**WORK TO COMPLETE**. Your answer should repeat every line of the records below in which the word "scene" appears.

[Recorded data]
/---
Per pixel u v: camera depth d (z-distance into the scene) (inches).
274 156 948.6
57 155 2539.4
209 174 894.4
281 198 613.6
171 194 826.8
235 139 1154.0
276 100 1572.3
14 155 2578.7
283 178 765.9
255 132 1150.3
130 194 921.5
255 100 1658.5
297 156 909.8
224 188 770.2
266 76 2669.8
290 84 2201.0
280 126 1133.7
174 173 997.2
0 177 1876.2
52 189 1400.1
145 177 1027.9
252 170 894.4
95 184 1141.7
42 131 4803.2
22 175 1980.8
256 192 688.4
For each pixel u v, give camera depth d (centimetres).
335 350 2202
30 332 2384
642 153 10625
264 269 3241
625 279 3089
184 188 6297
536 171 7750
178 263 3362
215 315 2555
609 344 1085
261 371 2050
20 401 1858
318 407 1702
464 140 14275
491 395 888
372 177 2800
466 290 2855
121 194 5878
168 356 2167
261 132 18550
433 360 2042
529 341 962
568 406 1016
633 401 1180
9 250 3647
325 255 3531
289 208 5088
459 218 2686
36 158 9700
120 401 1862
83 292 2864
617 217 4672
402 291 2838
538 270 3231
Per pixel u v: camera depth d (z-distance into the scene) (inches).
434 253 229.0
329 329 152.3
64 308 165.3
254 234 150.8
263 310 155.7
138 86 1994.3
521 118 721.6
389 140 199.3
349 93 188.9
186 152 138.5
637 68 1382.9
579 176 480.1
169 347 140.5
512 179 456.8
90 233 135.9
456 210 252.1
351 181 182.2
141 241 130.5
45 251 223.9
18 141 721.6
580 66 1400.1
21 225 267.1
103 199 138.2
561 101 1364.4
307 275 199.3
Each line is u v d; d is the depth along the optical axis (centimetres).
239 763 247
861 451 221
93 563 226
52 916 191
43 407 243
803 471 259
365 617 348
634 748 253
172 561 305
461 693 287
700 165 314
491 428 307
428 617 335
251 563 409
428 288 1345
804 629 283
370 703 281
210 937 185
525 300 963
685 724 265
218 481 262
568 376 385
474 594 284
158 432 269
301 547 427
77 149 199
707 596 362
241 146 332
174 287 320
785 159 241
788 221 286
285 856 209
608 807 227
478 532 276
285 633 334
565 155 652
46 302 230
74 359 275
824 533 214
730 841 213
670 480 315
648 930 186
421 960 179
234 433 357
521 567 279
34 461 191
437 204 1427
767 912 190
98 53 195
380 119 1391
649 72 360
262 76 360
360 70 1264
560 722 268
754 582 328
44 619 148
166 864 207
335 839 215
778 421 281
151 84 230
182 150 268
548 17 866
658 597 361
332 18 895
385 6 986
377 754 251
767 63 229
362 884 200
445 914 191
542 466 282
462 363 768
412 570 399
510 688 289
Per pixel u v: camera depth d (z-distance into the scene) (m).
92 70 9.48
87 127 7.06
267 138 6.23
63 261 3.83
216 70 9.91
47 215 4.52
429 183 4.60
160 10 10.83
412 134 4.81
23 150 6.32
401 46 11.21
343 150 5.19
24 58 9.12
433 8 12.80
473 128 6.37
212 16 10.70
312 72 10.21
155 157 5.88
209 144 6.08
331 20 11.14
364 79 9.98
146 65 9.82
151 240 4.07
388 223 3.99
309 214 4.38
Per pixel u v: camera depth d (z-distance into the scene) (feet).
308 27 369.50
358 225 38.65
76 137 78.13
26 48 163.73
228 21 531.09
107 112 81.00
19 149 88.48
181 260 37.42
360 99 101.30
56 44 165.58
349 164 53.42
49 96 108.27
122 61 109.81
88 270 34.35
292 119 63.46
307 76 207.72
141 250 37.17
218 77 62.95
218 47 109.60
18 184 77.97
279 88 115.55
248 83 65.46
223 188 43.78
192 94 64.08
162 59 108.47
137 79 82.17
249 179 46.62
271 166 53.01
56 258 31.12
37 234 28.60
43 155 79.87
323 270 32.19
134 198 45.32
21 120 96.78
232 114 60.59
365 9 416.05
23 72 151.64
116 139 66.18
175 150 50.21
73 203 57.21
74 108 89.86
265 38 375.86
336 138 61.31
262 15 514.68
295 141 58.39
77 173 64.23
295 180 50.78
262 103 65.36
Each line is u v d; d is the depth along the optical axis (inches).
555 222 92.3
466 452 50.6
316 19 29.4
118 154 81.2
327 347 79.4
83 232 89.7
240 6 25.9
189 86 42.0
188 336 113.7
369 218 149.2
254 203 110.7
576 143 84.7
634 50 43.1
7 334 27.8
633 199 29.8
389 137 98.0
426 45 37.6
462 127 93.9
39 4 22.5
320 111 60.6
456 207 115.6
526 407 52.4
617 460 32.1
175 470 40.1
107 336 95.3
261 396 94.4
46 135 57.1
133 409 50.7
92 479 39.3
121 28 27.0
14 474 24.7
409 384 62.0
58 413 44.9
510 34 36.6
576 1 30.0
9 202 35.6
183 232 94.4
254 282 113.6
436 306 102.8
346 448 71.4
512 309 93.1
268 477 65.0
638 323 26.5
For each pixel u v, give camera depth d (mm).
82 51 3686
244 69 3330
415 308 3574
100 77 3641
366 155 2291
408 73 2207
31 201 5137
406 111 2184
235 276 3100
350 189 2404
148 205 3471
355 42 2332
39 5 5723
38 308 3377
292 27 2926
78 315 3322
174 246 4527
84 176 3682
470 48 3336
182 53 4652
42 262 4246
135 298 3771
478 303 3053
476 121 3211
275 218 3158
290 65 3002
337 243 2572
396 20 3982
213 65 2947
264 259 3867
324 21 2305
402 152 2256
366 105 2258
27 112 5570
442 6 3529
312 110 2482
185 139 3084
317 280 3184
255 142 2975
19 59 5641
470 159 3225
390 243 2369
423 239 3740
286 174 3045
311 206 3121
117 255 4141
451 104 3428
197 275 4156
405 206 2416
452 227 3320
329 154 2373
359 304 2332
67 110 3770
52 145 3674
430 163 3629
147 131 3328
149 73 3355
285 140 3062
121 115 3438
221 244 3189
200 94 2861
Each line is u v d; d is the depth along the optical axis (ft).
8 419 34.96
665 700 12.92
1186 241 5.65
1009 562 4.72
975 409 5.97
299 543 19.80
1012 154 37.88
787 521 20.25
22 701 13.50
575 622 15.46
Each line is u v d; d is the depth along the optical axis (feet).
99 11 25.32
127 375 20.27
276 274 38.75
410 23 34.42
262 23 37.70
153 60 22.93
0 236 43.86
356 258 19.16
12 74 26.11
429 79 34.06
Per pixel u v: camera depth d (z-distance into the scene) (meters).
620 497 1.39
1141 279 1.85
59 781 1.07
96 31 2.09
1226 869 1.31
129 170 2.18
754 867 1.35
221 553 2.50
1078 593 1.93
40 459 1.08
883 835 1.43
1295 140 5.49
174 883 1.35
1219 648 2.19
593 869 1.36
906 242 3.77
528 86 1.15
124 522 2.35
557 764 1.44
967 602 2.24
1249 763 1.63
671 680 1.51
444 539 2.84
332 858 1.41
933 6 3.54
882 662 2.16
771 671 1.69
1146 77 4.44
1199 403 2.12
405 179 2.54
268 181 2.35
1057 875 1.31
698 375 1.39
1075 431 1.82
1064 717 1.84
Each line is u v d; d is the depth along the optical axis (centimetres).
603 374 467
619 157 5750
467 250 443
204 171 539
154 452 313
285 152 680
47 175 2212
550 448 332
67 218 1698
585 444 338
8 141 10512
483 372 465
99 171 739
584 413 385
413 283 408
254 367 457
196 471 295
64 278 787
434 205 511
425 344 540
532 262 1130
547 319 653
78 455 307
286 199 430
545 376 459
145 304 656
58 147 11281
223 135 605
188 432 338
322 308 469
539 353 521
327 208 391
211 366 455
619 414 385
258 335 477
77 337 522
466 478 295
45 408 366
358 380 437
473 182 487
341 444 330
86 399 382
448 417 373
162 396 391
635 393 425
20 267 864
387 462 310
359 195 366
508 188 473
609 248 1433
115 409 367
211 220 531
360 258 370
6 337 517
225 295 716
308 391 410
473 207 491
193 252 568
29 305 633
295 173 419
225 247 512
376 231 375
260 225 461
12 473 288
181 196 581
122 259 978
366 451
\---
**TASK SOLUTION**.
Per pixel u v: camera depth d (z-distance into the scene) (inches).
Per pixel u v: camera depth d (z-distance into the scene) (inches).
Per pixel u v: camera depth d (z-distance into the scene) (m).
Per pixel u v: camera depth d (z-distance into the scene) (feet).
Per pixel u v: camera depth d (z-distance into the scene) (meters).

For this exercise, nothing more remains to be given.